THE HERITAGE OF HASTUR by Marion Zimmer Bradley

Life in the cadet corps was not intolerable, as he had feared. He did not mind the hard beds, the coarse food, the continual demands on his time. He had been even more strictly disciplined at Nevarsin, and life in the barracks was easy by contrast. What troubled him most was always being surrounded by others and yet still being lonely, isolated from the others by a gulf he could not bridge.

From their first day, he and Danilo had drifted together, at first by chance, because their beds were side by side and neither of them had another close friend in the barracks. The officers soon began to pair them off for details needing partners like barrack room cleaning, which the cadets took in turns; and because Regis and Danilo were about the same size and weight, for unarmed-combat training and practice. Within the first-year group they were good-naturedly, if derisively, known as “the cloistered brethren” because, like the Nevarsin brothers, they spoke casta by choice, rather than cahuenga.

At first they spent much of their free time together too. Presently Regis noticed that Danilo sought his company less, and wondered if he had done something to offend the other boy. Then by chance he heard a second-year cadet jeeringly congratulating Danilo about his cleverness in choosing a friend. Something in Danilo’s face told him it was not the first time this taunt had been made.
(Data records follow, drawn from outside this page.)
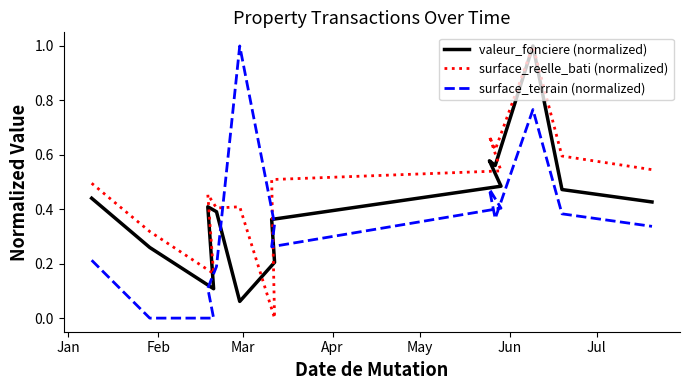

What is the difference between the second highest and second lowest values in the valeur_fonciere (normalized) series?

0.5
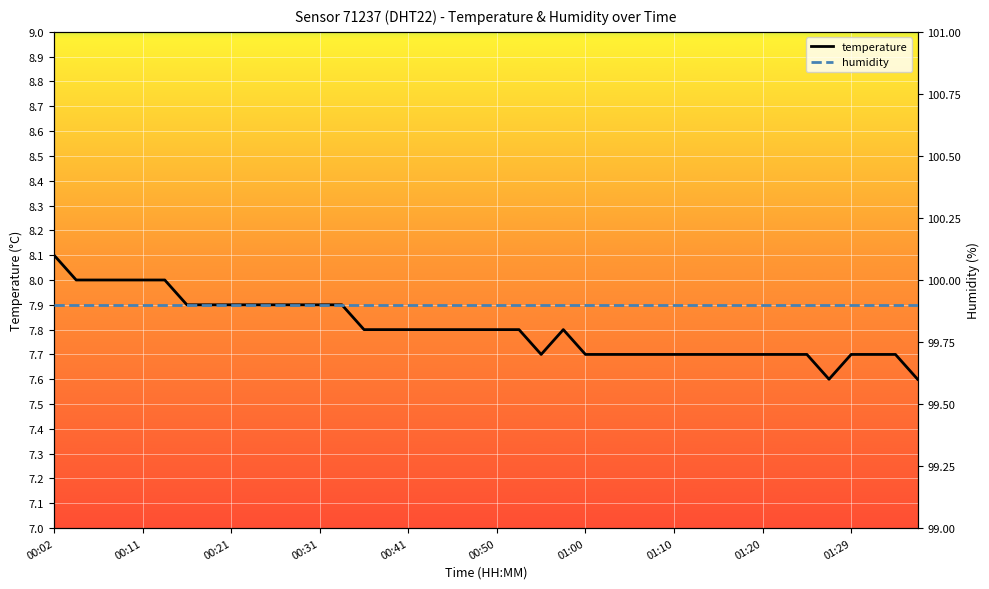

The temperature series shows 2.1 at 00:50. True or false?

False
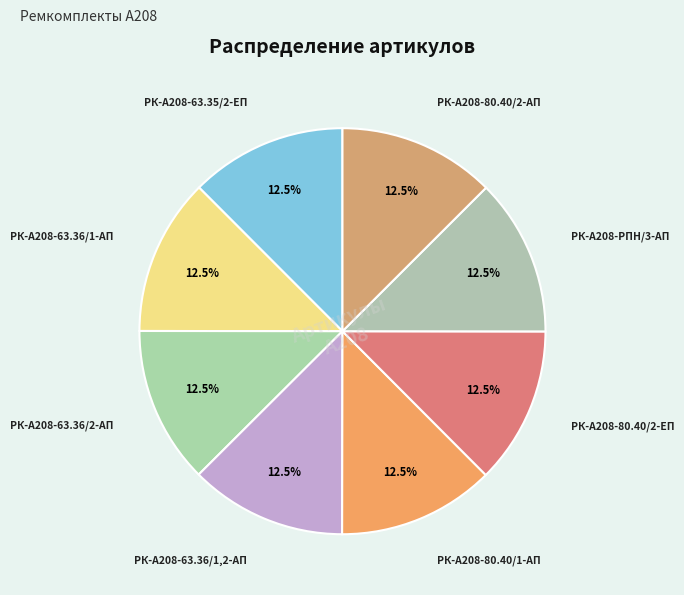

Which slice is the largest?

РК-А208-РПН/3-АП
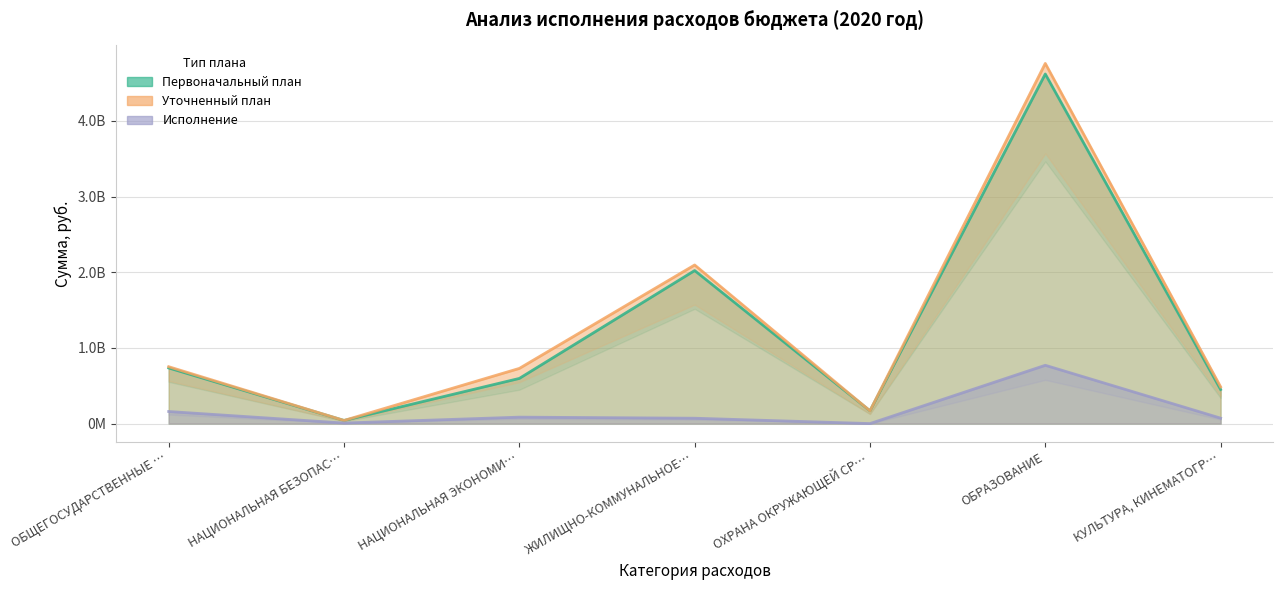

What position from the left is НАЦИОНАЛЬНАЯ БЕЗОПАС…?

2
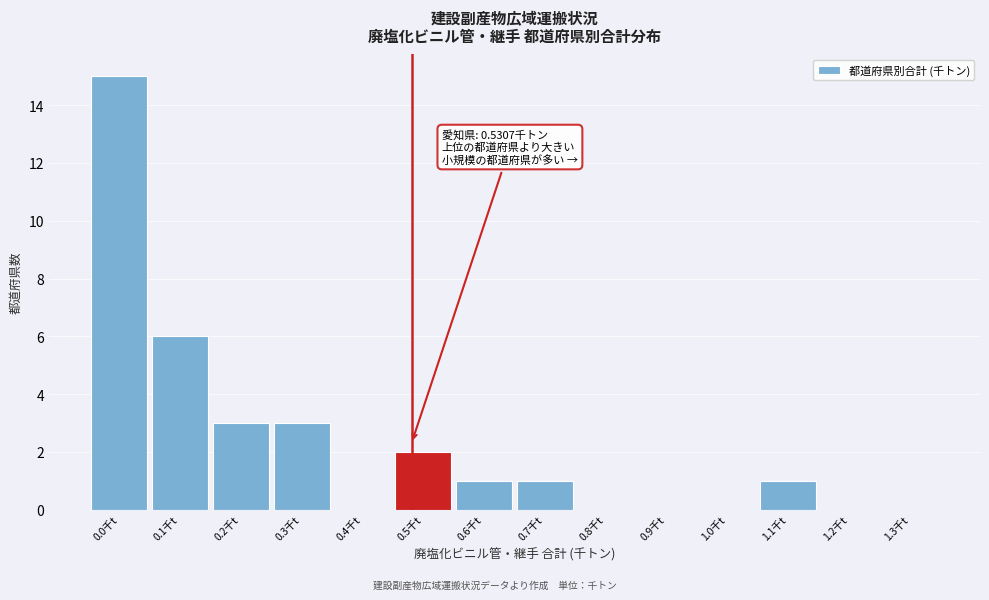

Reading left to right, transcribe all the data shown in this chart.

0.0千t=15	0.1千t=6	0.2千t=3	0.3千t=3	0.4千t=0	0.5千t=2	0.6千t=1	0.7千t=1	0.8千t=0	0.9千t=0	1.0千t=0	1.1千t=1	1.2千t=0	1.3千t=0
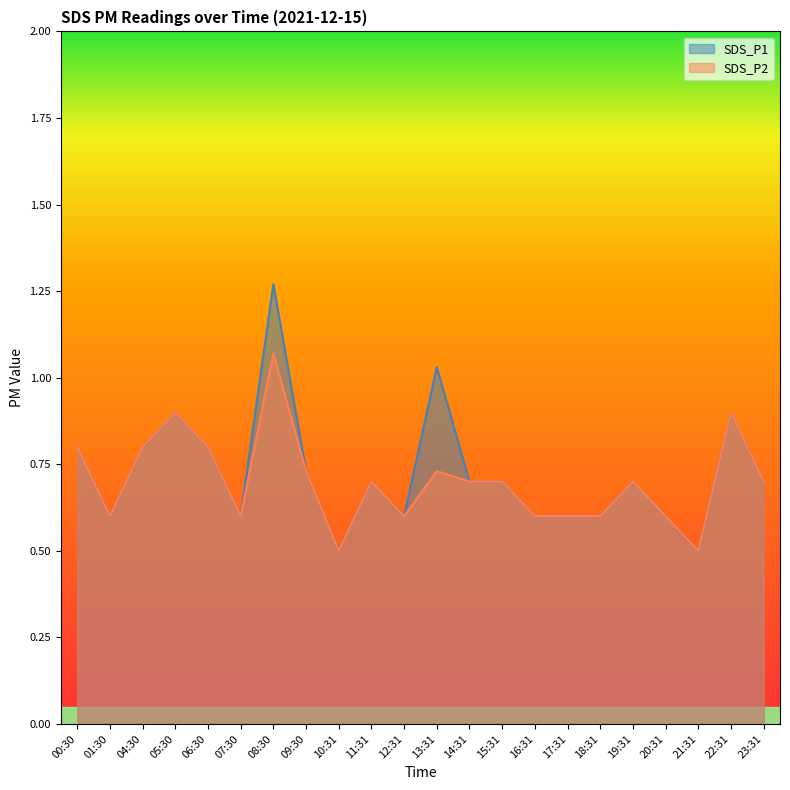

At which label is SDS_P2 closest to 0?

10:31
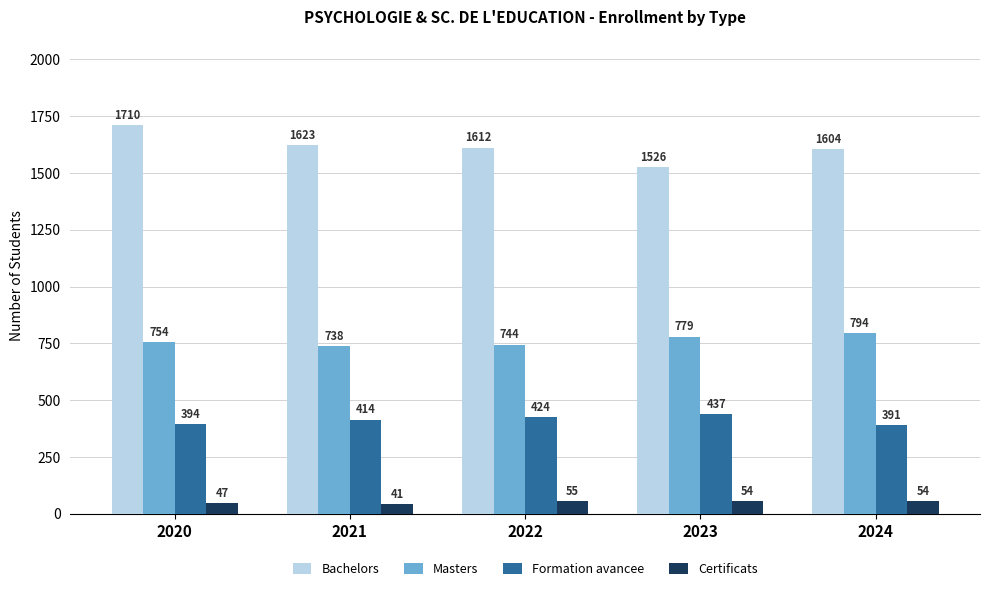

Which series changed the most between 2020 and 2022?

Bachelors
Regis had wanted to reveal himself and do something, defend Danilo, strike the older cadet, anything. On second thought he knew this would embarrass Danilo more and give a completely false impression. No taunt, he realized, could have hurt Danilo more. He was poor, indeed, but the Syrtis were an old and honorable family who had never needed to curry favor or patronage. From that day Regis began to make the overtures himself— not an easy thing to do, as he was diffident and agonizingly afraid of a rebuff. He tried to make it clear, at least to Danilo, that it was he who sought out Dani’s company, welcomed it and missed it when it was not offered. Today it was he who had suggested the balcony, high atop Comyn castle, where they could see the city and the spaceport.
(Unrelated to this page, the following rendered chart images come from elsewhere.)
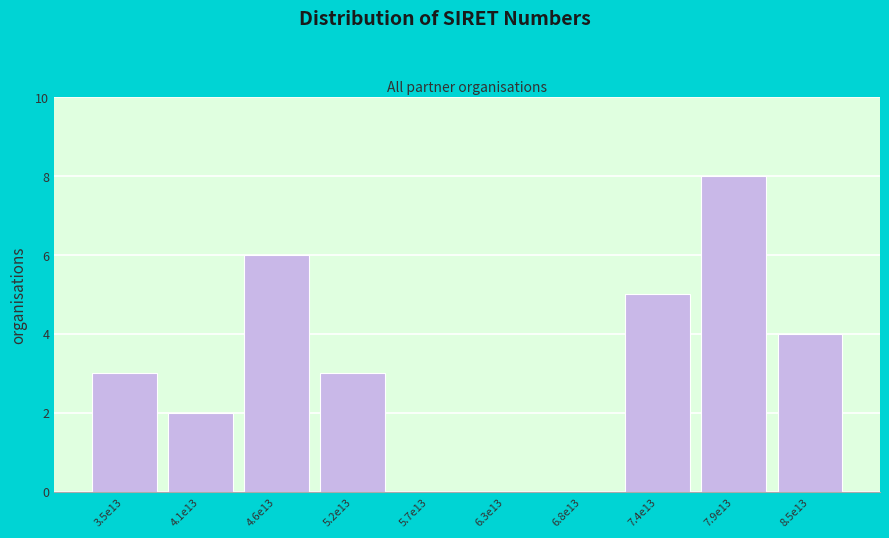

Reading left to right, list all the values displayed in this chart.

3.5e13=3	4.1e13=2	4.6e13=6	5.2e13=3	5.7e13=0	6.3e13=0	6.8e13=0	7.4e13=5	7.9e13=8	8.5e13=4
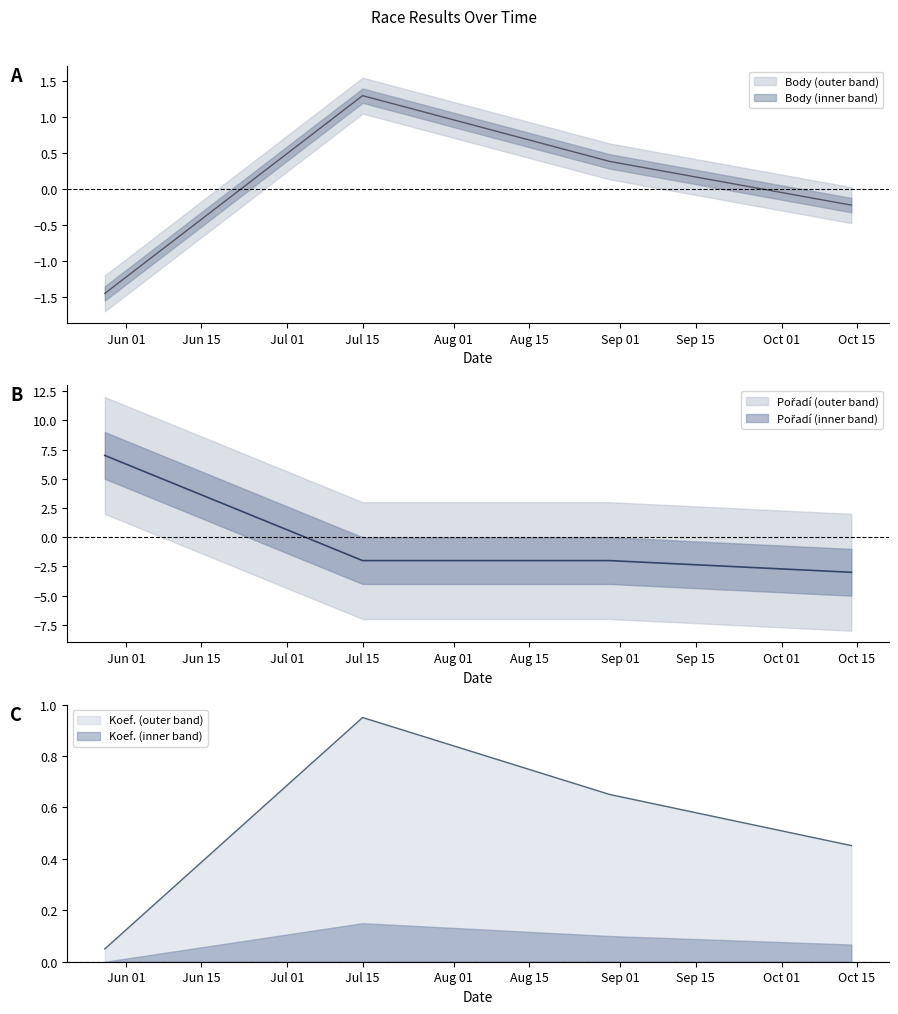

True or false: Pořadí and Body cross at least once.

True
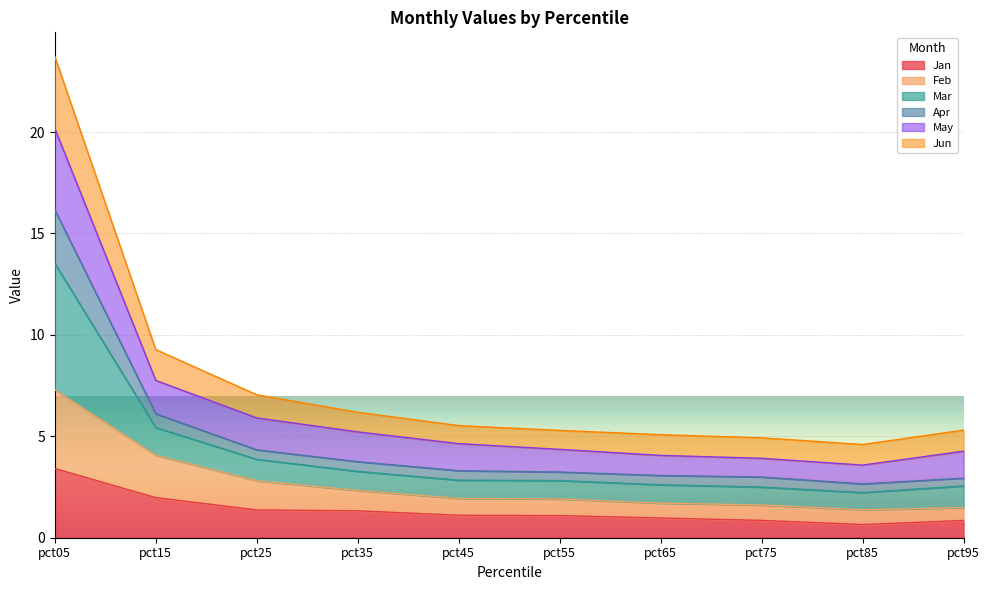

Which has a higher value, pct75 or pct35?

pct35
The sun was sinking now, and the swift twilight began to race across the sky. Danilo said, “We’d better get back to barracks.” Regis was reluctant to leave the silence here, the sense of being at peace, but he knew Danilo was right. On a sudden impulse to confide, he said, “Dani, I want to tell you something. When I’ve spent my three years in the Guards—I must, I promised—I’m planning to go offworld. Into space. Into the Empire.”

Dani stared in surprise and wonder. “Why?”

Regis opened his mouth to pour out his reasons, and found himself suddenly at a loss for words. Why? He hardly knew. Except that it was a strange and different world, with the excitement of the unknown. A world that would not remind him at every turn that he had been born defrauded of his heritage, without laran. Yet, after today . . .

The thought was curiously disturbing. If in truth he had laran, then he had no more reasons. But he still didn’t want to give up his dream. He couldn’t say it in words, but evidently Danilo did not expect any. He said, “You’re Hastur. Will they let you?”

“I have my grandfather’s pledge that after three years, if I still want to go, he will not oppose it.” He found himself thinking, with a stab of pain that if he had laran they certainly would never let him go. The old breathless excitement of the unknown gripped him again; he shivered as he decided not to let them know.

Danilo smiled shyly and said, “I almost envy you. If my father weren’t so old, or if he had another son to look after him, I’d want to come with you. I wish we could go together.”

Regis smiled at him. He couldn’t find words to answer the warmth that gave him. But Danilo said regretfully, “He does need me, though. I can’t leave him while he’s alive. And anyway”—he laughed just a little,—”from everything I’ve heard, our world is better than theirs.”